Em alguns lugares isto seria suficiente a ensejar a renuncia ao cargo, sem prejuízo da investigação dos fatos ilícitos apontados.
O STF, por conta de algumas decisões de natureza política e pronunciamentos arrogantes por alguns de seus membros, tem propiciado uma antipatia na sociedade, que não está mais suportando serviços e servidores ímprobos, ineficientes e incompetentes.

Gecivaldo disse:
20 de março de 2019 às 08:43

Concordo nobre colega J. Ribeiro. Trata-se de declarações que me parecem vir de alguém que possa realmente ter provas, senão, não jogaria assim ao público. Talvez se deixasse para o momento certo, sairia melhor. Não concordo com o desrespeito a qualquer próximo; só em caso de recíproca abriria exceção. Independente disso, acredito que vai prevalecer o "espírito de corpo", como recentemente aconteceu no STJ sobre o julgamento de uma demanda, onde um jurisdicionado de boa-fé está com o seu direito vilipendiado pela E. Corte referida.

Arlete Pacheco disse:
20 de março de 2019 às 10:12

O senador Kajuru tem imunidade parlamentar no exercício de seu mandato, o que lhe permite agir com liberdade, além da necessária responsabilidade. Já o
ministro, servidor público que é, está sujeito "à exceção de verdade", medida que deve ser utilizada pelo parlamentar.
O jogo está posto, quem viver, verá.

olhovivo disse:
20 de março de 2019 às 10:41

Esse tal de Kajuru é um fake ambulante, difamador profissional, bastando ver quantas vezes foi condenado por danos morais com acusações falsas. Ele quer é ganhar fama para alçar vôos mais altos agora na carreira política. É um autêntico engana trouxas.

tania disse:
20 de março de 2019 às 10:42

essa imunidade é relativa, não é salvo conduto para injuria, ofensa ou difamação.Creio que esse senador possa ser acionado para responder pelas acusações.Sem entrar no mérito.

Pedro Lemos disse:
20 de março de 2019 às 12:23

O mais interessante nessa história é o fato de os eleitores brasileiros terem achado que esse senhor merecia ocupar o cargo de Senador e o terem eleito para tal.

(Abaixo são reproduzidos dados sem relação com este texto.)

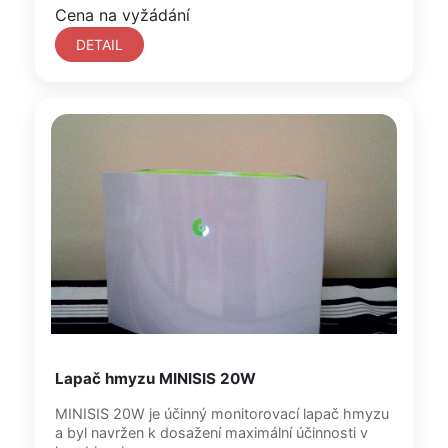
Cena na vyžádání
DETAIL
Lapač hmyzu MINISIS 20W
MINISIS 20W je účinný monitorovací lapač hmyzu
a byl navržen k dosažení maximální účinnosti v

Independentemente da veracidade de suas acusações, a forma como se comporta e sua ficha corrida já demonstram o despreparo desse senhor para exercer qualquer cargo público, quem dirá um dos cargos mais importantes da República, que é o de representante de seu Estado na Câmara Alta.

Marco 65 disse:
20 de março de 2019 às 15:32

Kajuru fala abertamente de 12 imóveis de propriedade de Gilmar Mendes em Portugal... fala ainda em viajens constantes do mesmo ao País lusitano e de quebta ainda comenta sobre Lewandovisck.
O STF, por sua vez, insiste em afirmar que não está obrigado a seguir a constituição e sim, o regulamento do Senado.
A procuradora Dra. Raquel Dodge já se manifestou no sentido de pedir informações sobre a pendenga... afinal, QUEM INVESTIGA NÃO PODE JULGAR"...
Fica a pergunta.

SMJ disse:
20 de março de 2019 às 20:30

Curioso que ele não aprendeu...:
https://www.youtube.com/watch?v=Qfilu-xllTE

Paulo H. disse:
21 de março de 2019 às 07:57

Sua Exa., o ministro, julga poder chamar livremente membros do Ministério Público de "cretinos", "gângsters" etc.; não vê problema em afirmar que os procuradores da Lava Jato participam de uma "corrida do ouro", além de um sem-número de desaforos ao longo do tempo.
Agora, quando um senador - e aqui não me interessa que senador é, assim como não me ocupei de que ministro é - diz poucas e boas ao ministro, aí não pode! Aí se pedem providências, se ameça com isso e com aquilo.
Não é preciso dizer que numa Democracia (que não seja de fachada) não existem ungidos, não há lugar para este tipo de desnivelamento de tratamento.